Stone Circle Visit (woohoo!)

by Sirona 2 Replies latest jw friends

  • Sirona

    Happy new year to you all!

    I visited Castlerigg Stone Circle on New Years Eve (day), it was spectacular! Such good weather aswell - it was a beautiful sight. It is much bigger than I expected - with a sort of "doorway" in the north and an inner circle in the east.

    We then went on a walk to Great Gable (near Scafell Pike).

    Anyone recommend any other stone circles to visit? I've heard of the major ones but I suppose sometime you need a recommendation of the minor ones that are good to visit.

  • unclebruce

    seasons greetings Sirona,

    Thanks for sharing your excitment. I've read of some interesting work done on stone circles in the last few years. Have you heard anything about the associated buildings being literal "birth chambers"? (as contrasted to the popular belief they were burial chambers and other widely accepted .. um theories :)

    One of the biggest secrets of the ancients from Egypt to North America, from New Grange in Ireland to the stone circles of Japan seems to center arround the 'born-again' belief and practices employed by astronomer/priests. (I wonder if Jehovah's modern bible scholars are now told that entering the baptismal bath is actually an ancient Egyptian ceremony? (where one is held under the water till they see stars? I can think of a few JW's i'd hold down for at least that long :)

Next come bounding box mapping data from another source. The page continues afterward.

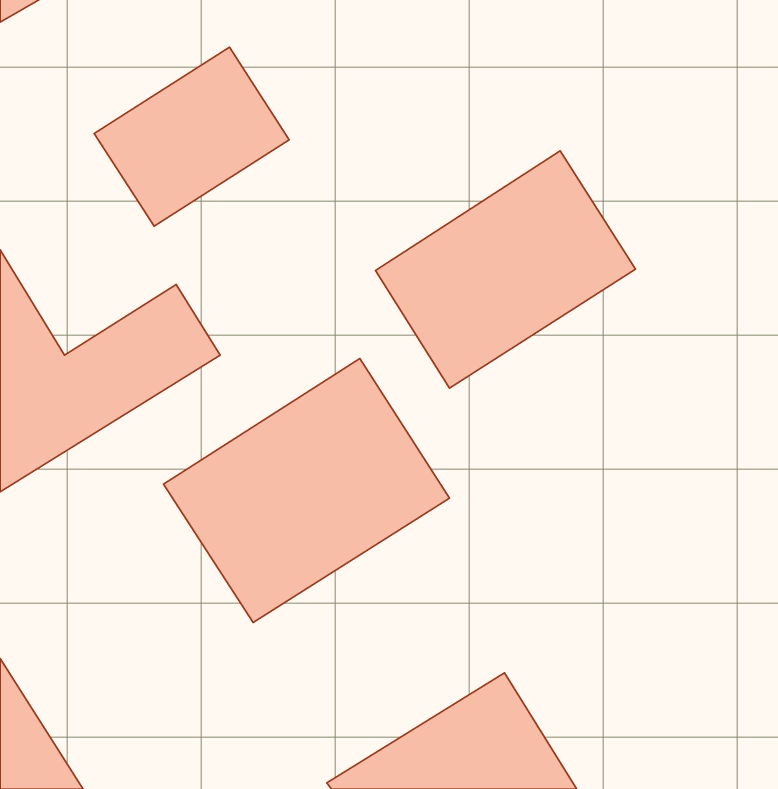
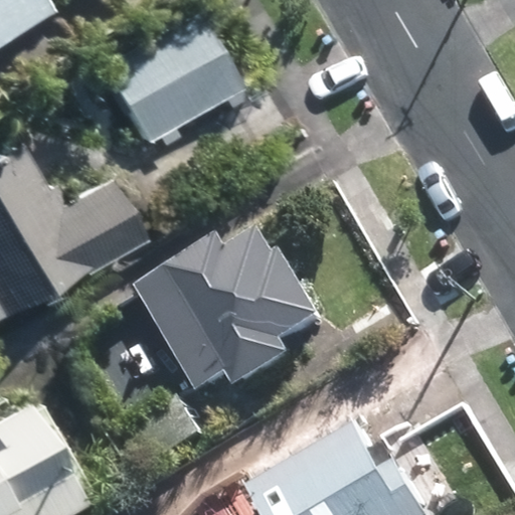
building: [375,151,636,388] -> none

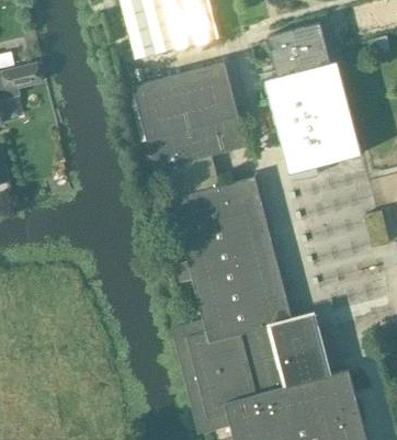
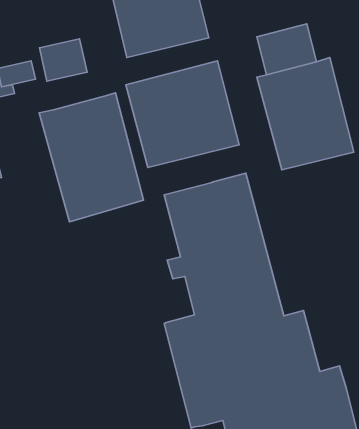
building: none -> [39,39,87,81]
building: none -> [39,93,144,222]

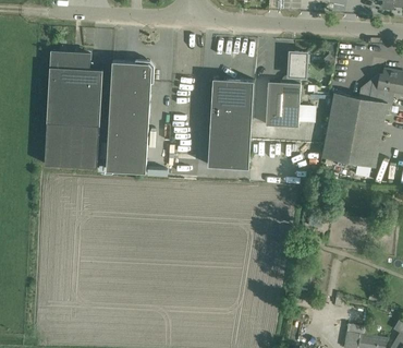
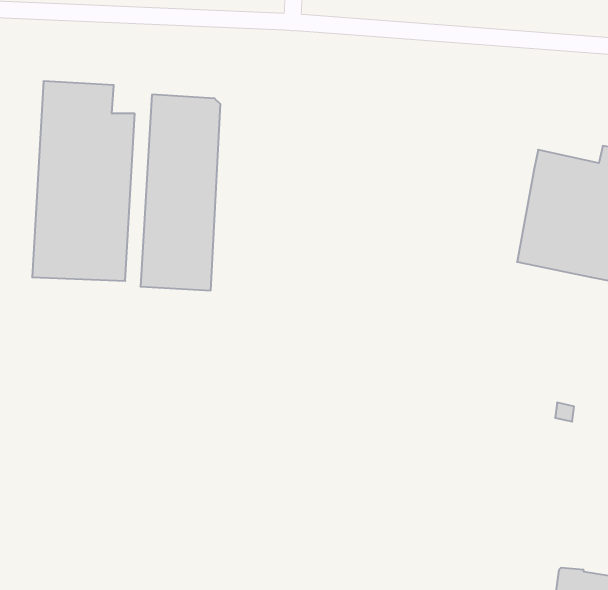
building: [265,51,313,127] -> none
building: [208,77,254,167] -> none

    Stone circles are quite simple to make once one has the blue-print. It takes 9 months to set one up (and a large crane or knowledge of levitation or 100 big beefy blokes ;) They really are an engenius machine, showing not only a knowledge of the solstices and equinoxes but also of other celestial phenonomen just recently discovered by western science (earth wobble {i forget the technical term .. progression?} etc... etc...) It's a fascinating subject.

    uncle who lives on sacred ground (spooky stuff at times lol)

  • Navigator

    Uncle Bruce

    The term for earth "wobbling" is precession and nutation. The wobbling is precession and nutation stands for "nodding" that the planet does. They are seperate movements but can be corrected for together. There is nothing really new about it. As a navigator, I had to correct every celestial "fix" for it. The ancients seemed to have a pretty good working knowledge of astronomy that apparently got lost during the middle ages.